SXSW

SXSW 2026: olhando além dos algoritmos

O que esperar da próxima edição e os sinais que já apontam para criatividade, cultura e intenção como ativos estratégicos

Dilma Campos

Conselheira da AMPRO e CEO & Partner da Nossa Praia 11 de março de 2026 - 17h48

O South by Southwest (SXSW) sempre foi sobre o futuro. Mas, às vésperas da edição de 2026, os sinais indicam que ele começa falando sobre o presente.

Com o Convention Center em transformação, o festival já não terá um único epicentro físico e simbólico. A experiência se espalha definitivamente por Austin e essa mudança não é apenas logística, é conceitual. A descentralização do evento espelha o mundo que habitamos: menos concentrado.

A experiência tende a se tornar mais navegável e menos hierárquica. Em vez de uma “sala principal”, múltiplos polos criativos pulsando simultaneamente. A inovação, hoje, é fluida e exige repertório – e disposição para atravessar fronteiras físicas e mentais.

Mais do que os keynotes que virão, o que deve consolidar o festival como bússola são as interseções: encontros improváveis, conversas que desmontam certezas, conexões que nascem no deslocamento. Se o futuro é descentralizado, ele também é relacional.

O humano como direcionador da tecnologia

Entre as tendências que já ganham corpo, uma parece inevitável: o protagonismo humano.
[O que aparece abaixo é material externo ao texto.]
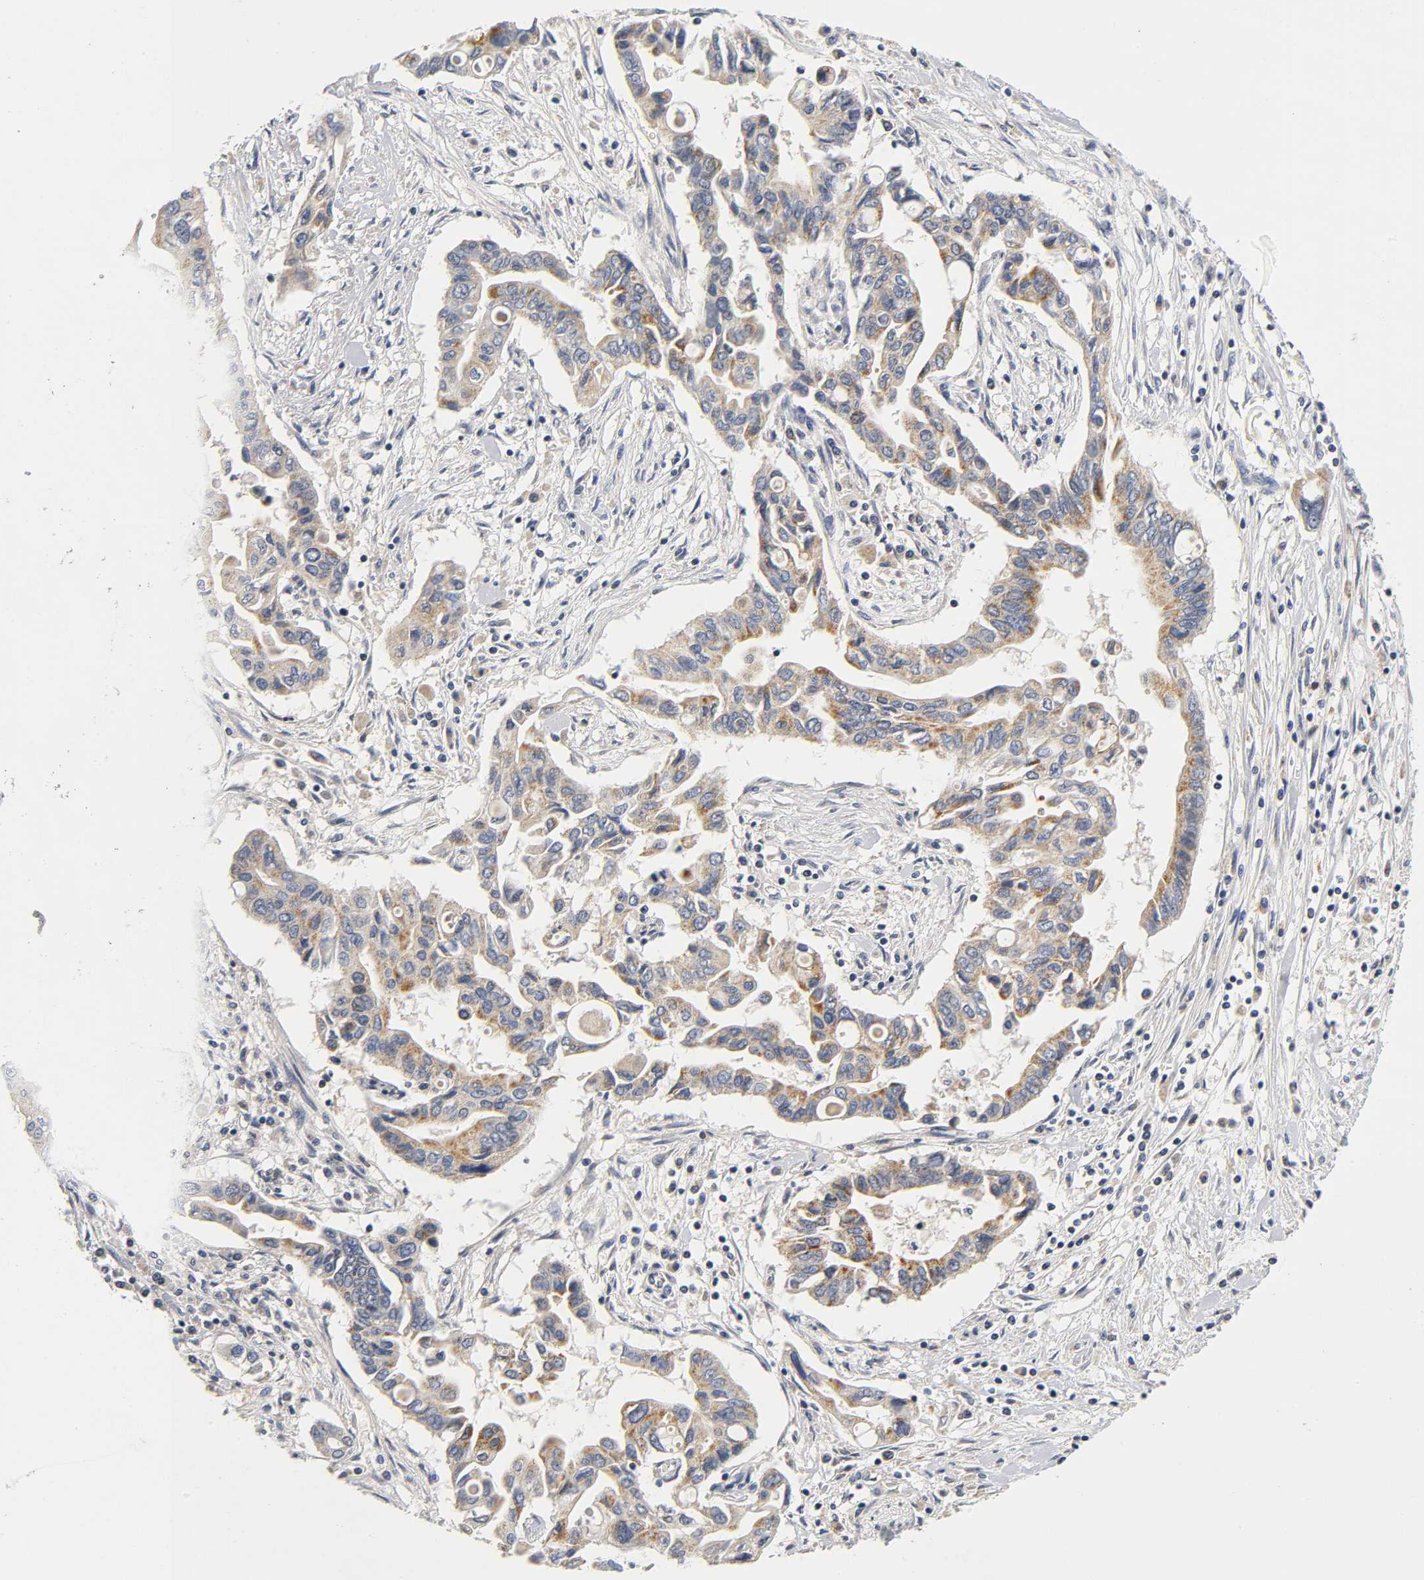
{"staining": {"intensity": "weak", "quantity": ">75%", "location": "cytoplasmic/membranous"}, "tissue": "pancreatic cancer", "cell_type": "Tumor cells", "image_type": "cancer", "snomed": [{"axis": "morphology", "description": "Adenocarcinoma, NOS"}, {"axis": "topography", "description": "Pancreas"}], "caption": "Weak cytoplasmic/membranous protein expression is seen in approximately >75% of tumor cells in pancreatic adenocarcinoma.", "gene": "NRP1", "patient": {"sex": "female", "age": 57}}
Depois de anos discutindo o que a inteligência artificial é capaz de fazer, a próxima etapa do debate aponta para outra pergunta: como queremos direcioná-la? O Brasil está entre os maiores usuários de IA no mundo, com alta velocidade de adoção. O desafio agora não é técnico, mas crítico: evitar a terceirização do pensamento.

A força deve estar na inteligência artificial humanocêntrica: menos substituição, mais ampliação de capacidades. Não apenas automação, mas “aumentação” – liberar o operacional para expandir análise, criatividade e tomada de decisão. Em um ambiente cada vez mais automatizado, o diferencial competitivo tende a ser aquilo que permanece exclusivamente humano: empatia, imaginação e propósito.

Mattering e seu diálogo com marcas e creators

Outro eixo que tende a ganhar força é o da saúde mental, juventude e pertencimento. O conceito de mattering – a necessidade de se sentir importante para alguém – dialoga diretamente com marcas e criadores. A creator economy amadurece e aponta para um possível “vibe shift”: menos audiência massiva, mais construção de comunidade.

Em um cenário saturado de telas, o crescimento contínuo do áudio e dos podcasts no Brasil reforça essa direção. O debate deixa de ser técnico e passa a ser estratégico: como usar tecnologia, inclusive IA, para fortalecer vínculos sem comprometer autenticidade? A lógica não é mais alcance, mas sim conexão.

Na interseção de tudo isso está a estratégia cultural das marcas. A geração Z não quer apenas consumir narrativas; quer habitá-las. Experiências imersivas e cocriação deixam de ser tendência e se consolidam como fronteira de branding. Não basta patrocinar, é preciso pertencer.

Há ainda um movimento simbólico que deve se intensificar: a valorização global da Brazilian-ness. Em um mundo cansado da padronização, autenticidade e diversidade ganham centralidade estratégica. Iniciativas como a SP House em Austin sinalizam que o Brasil não está apenas acompanhando tendências – está pronto para influenciar agendas, inclusive no campo dos negócios regenerativos.

Às vésperas do South by Southwest 2026, o que se desenha é menos deslumbramento tecnológico e mais intenção. Menos centralização, mais ecossistema. Menos hype, mais impacto.

Se essas projeções se confirmarem, o maior insight não virá de um palco específico, mas da lógica que conecta todos eles: o futuro não tem mais um único centro. Ele é construído nas interseções, por quem souber alinhar tecnologia, cultura e humanidade com direção clara.